Collected data
Segment Open
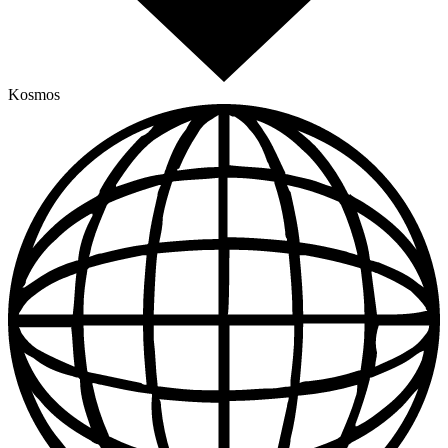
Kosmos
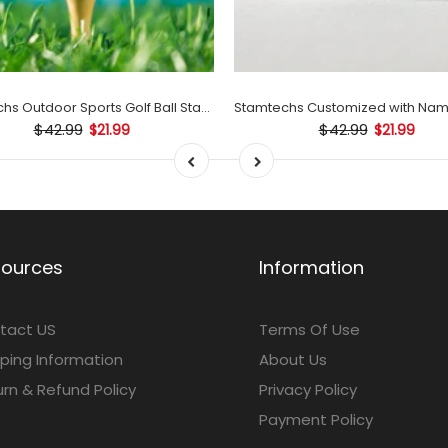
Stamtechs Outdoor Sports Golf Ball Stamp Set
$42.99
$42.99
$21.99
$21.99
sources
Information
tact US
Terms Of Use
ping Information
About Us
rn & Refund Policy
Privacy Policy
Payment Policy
Segment Closed
Segment Open
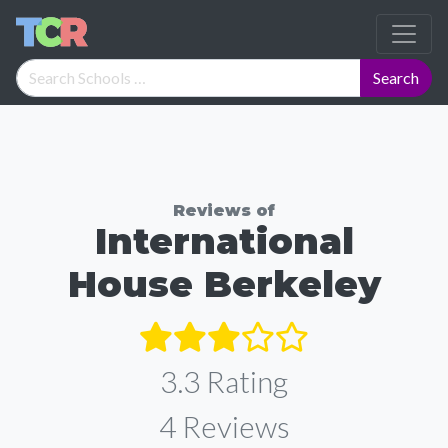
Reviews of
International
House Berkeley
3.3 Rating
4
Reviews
Segment Closed
Segment Open
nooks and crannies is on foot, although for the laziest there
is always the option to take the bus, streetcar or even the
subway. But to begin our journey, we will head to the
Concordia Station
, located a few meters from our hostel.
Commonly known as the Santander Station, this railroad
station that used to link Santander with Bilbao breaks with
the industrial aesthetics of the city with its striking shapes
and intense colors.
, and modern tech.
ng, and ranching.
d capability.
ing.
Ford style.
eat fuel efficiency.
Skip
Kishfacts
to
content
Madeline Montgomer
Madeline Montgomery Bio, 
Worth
Segment Closed
▶ **INSTRUCTIONS TO FOLLOW**:
Look back at the entries above. Retype the line with "rn & Refund Policy", the line with "Payment Policy", and all lines in between.

▶ **YOUR SOLUTION**:
rn & Refund Policy
Privacy Policy
Payment Policy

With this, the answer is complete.